ProjectPhysX / OpenCL-Benchmark

A small OpenCL benchmark program to measure peak GPU/CPU performance.
Other
147 stars 16 forks source link

What do the fractions mean? #13

Closed sumseq closed 1 month ago

sumseq commented 1 month ago

It would be nice to have a bit more documentation. What do the fractions mean next to the result numbers? Is that simply the closest "nice" fraction of "peak flops" that the result got?
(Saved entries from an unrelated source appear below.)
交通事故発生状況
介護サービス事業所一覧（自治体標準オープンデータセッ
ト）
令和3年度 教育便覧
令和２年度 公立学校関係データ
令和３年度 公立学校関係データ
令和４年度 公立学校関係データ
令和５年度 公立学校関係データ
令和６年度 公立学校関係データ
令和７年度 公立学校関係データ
If so, while that is useful for GPUs as it identifies the ratio of less DP core versus FP cores for instance, it may be confusing for CPU runs.
It sometimes makes it seem that the benchmark is only running on a subset of the CPU cores (for example, on my 64-core EPYC Rome 7702P it shows "1/64").
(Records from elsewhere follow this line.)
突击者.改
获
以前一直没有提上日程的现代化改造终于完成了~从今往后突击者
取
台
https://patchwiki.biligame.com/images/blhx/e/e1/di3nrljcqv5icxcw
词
ProjectPhysX commented 1 month ago

Hi @sumseq,

those are the closest possible ratios of (benchmarked precision) / (FP32 according to specs).

For example, OpenCL reports 10 compute units and 1000 MHz clock frequency for an Nvidia Pascal GPU, then it has 10×128 cores × 2 instructions/clock × 1 GHz = 2560 GFlops/s = 2.56 TFlops/s in FP32.

The benchmark then measures runtime for a fixed number of computations in FP64, divides this measured runtime by the number of computed operations and finds 0.07 TFlops/s for FP64.

The division FP64/(spec FP32) = 0.07/2.56 = 1/36.57 is calculated and rounded to next possible fraction, in this case 1/32.

The FP64/FP32 ratio for any GPU architecture can only be either 1/64, 1/32, 1/24, 1/16, 1/12, 1/8, 1/4, 1/3, 1/2, 2/3, 1x, 2x, 4x, 8x, 16x, 32x, 64x, and nothing in between. Same is done for all other precisions, always with FP32 spec value as reference.

The (measured FP32)/(spec FP32) ratio should always be 1/1, but in practice this is not always the case as sometimes the actual clock speed is vastly different from what OpenCL reports as spec sheet value.

CPUs might struggle with proper AVX2/AVX512 vectorization, bandwidth, caching etc. and measure vastly lower TFlops/s than theoretical spec. The benchmark is really running on all CPU threads.

Kind regards, Moritz

sumseq commented 1 month ago

Thanks!

Could a summary of this be added to the README or maybe another DOC file of some kind?

ProjectPhysX commented 1 month ago

I've added a short description of this in the Readme!